Kroner was standing where I’d left him, but all his righteousness, and all the indignation that had followed it, had fled. Just those small, square hands spread in the air and his chin at an angle, justifying. Like most men, he could be hypnotised by sudden, unexpected movement.
My head was black inside, all black. I held the knife just below my jaw, which was the same height as Kroner’s heart.
‘Give me the keys to the truck.’
His Adam’s apple plunged, then climbed again. ‘Not with the child here, Edith. Not with the —’
‘Give me the keys.’
He reached into his pocket. Took the keys out, handed them to me. His eyes were still running backwards and forwards between the aimed blade and my face.
I pushed the child at him and left.
I drove the forty-five kilometres with the knife lying beside me on the seat. It was a cold day, with snow at the edges of the road. Everything was grey: the sky, the trees, the fields. I saw a fire burning in the land behind a house. I couldn’t believe how orange it was; it was the only real colour anywhere.

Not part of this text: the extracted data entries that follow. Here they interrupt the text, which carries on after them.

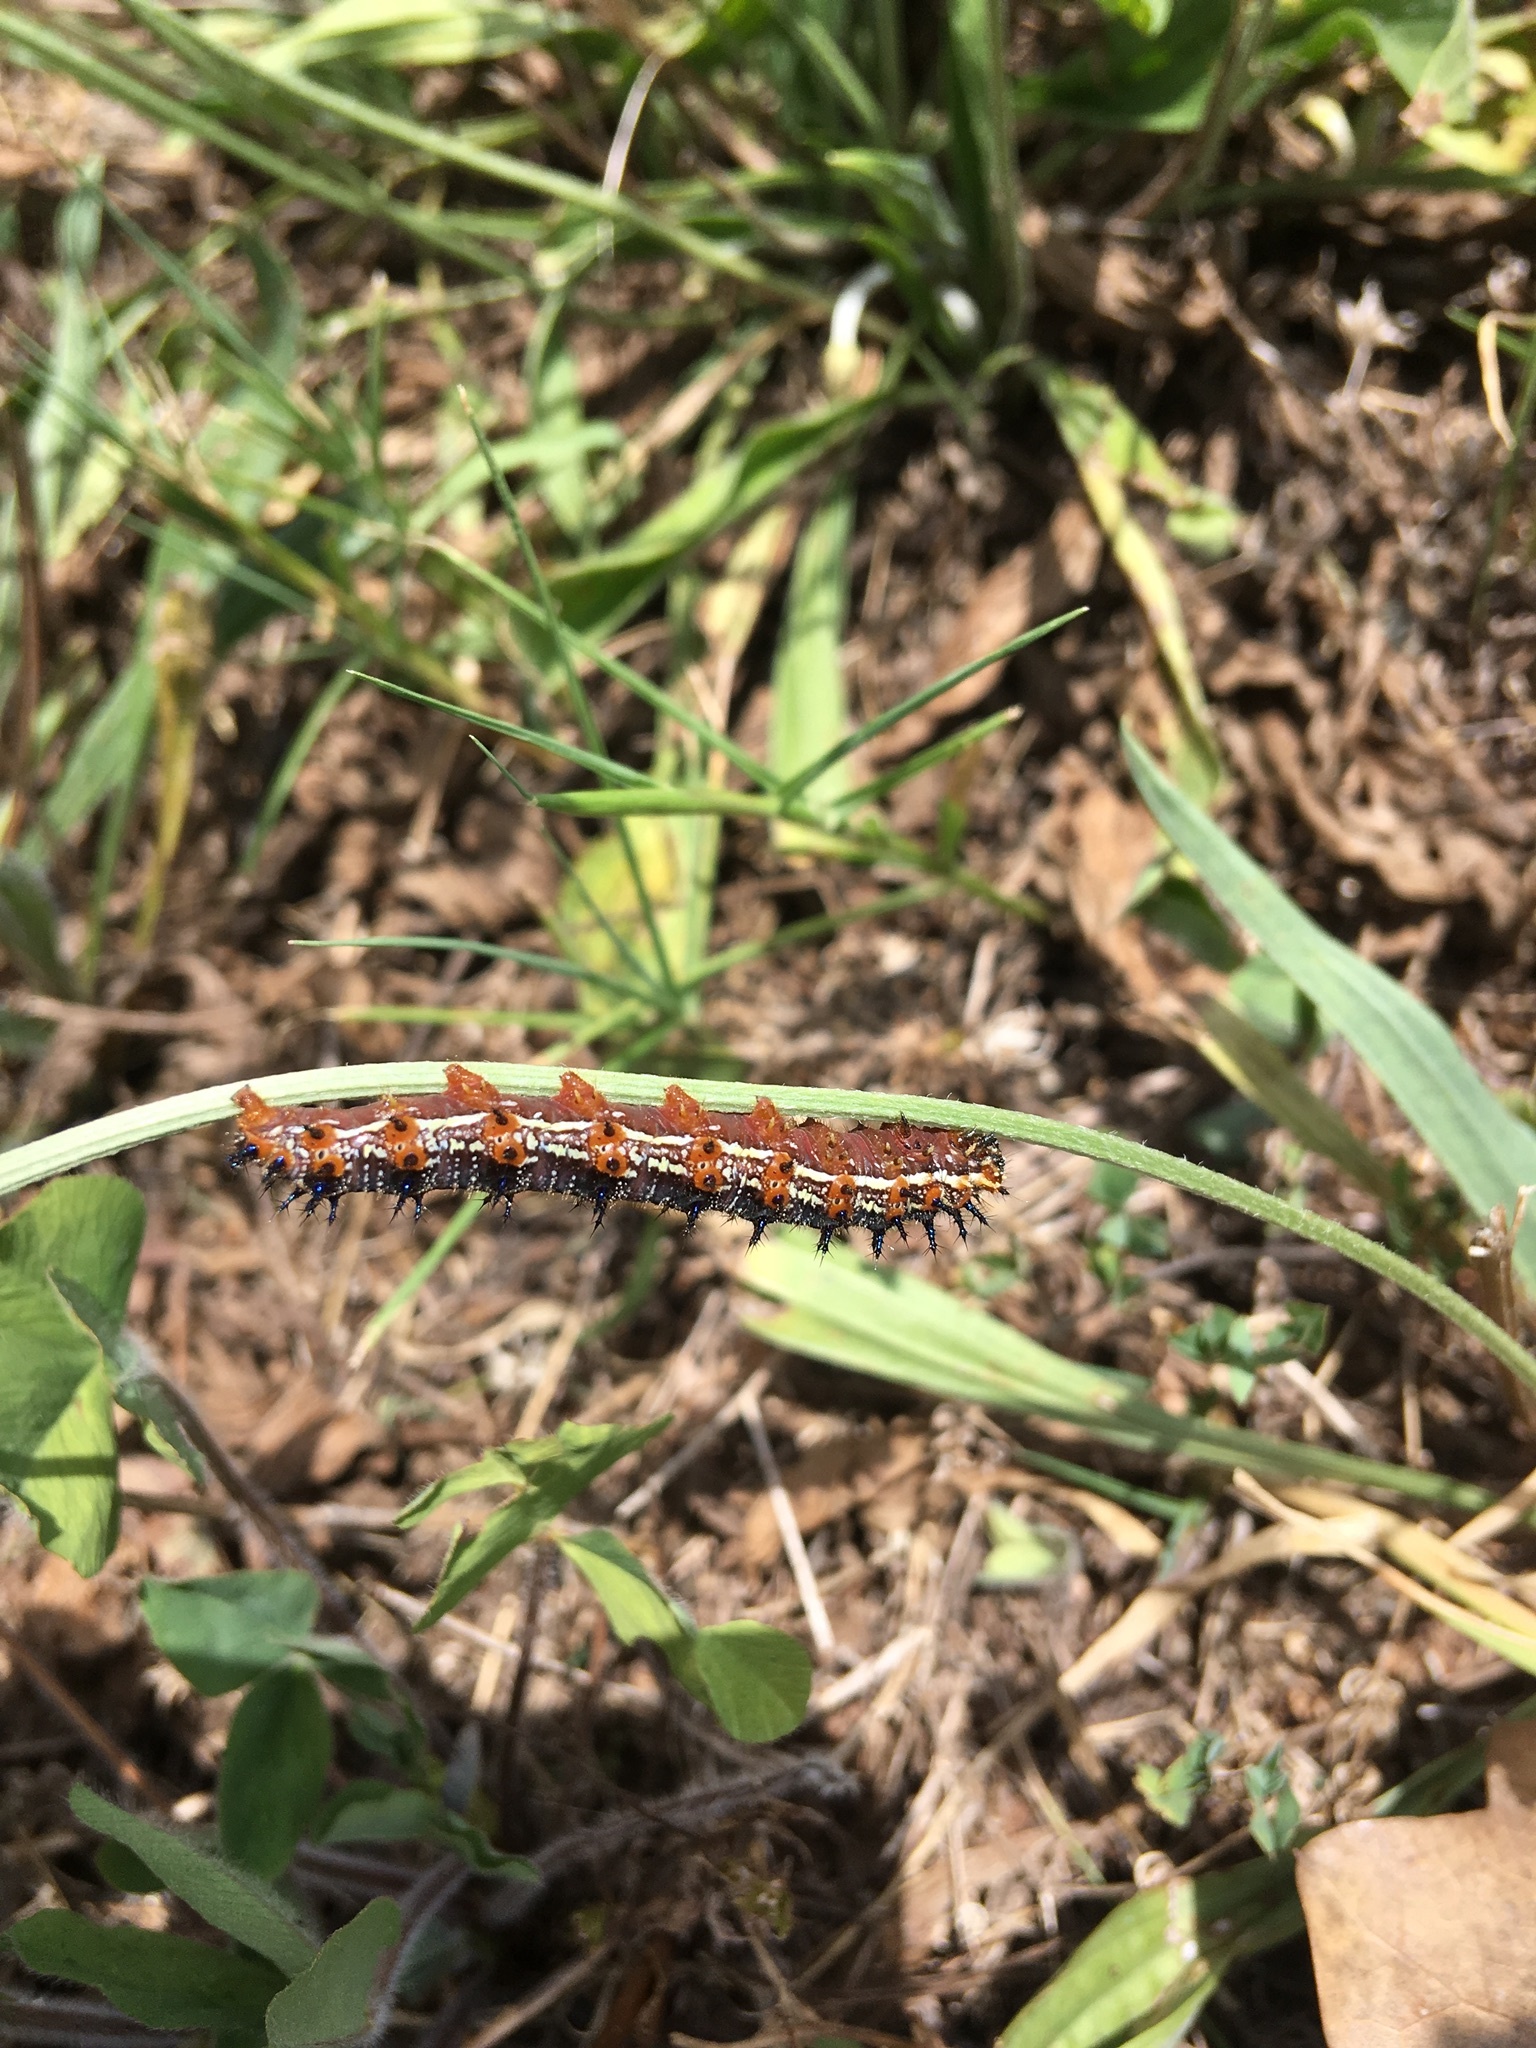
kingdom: Animalia
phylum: Arthropoda
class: Insecta
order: Lepidoptera
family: Nymphalidae
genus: Junonia
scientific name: Junonia coenia
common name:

Kroner had talked to me the week before, when Mazey and my father were asleep. I was tired that night; I couldn’t remember much of what he’d said. He never could say things straight out, anyway. He had to come at you round corners. The long and the short of it was, he’d tried to love the boy; he’d tried, and failed. I thought he should try harder.
Kroner shook his head. ‘He doesn’t belong with us, not now we’ve got a child of our own.’
‘Where do you think he belongs? With the Poppels?’ I laughed scornfully.
‘We’ve got our own family now. It’s just not natural.’
‘Nobody said it was natural. It’s how it is, that’s all.’
Kroner shook his head again. I hadn’t listened. I hadn’t understood. And so he’d been forced to act without me, on my behalf.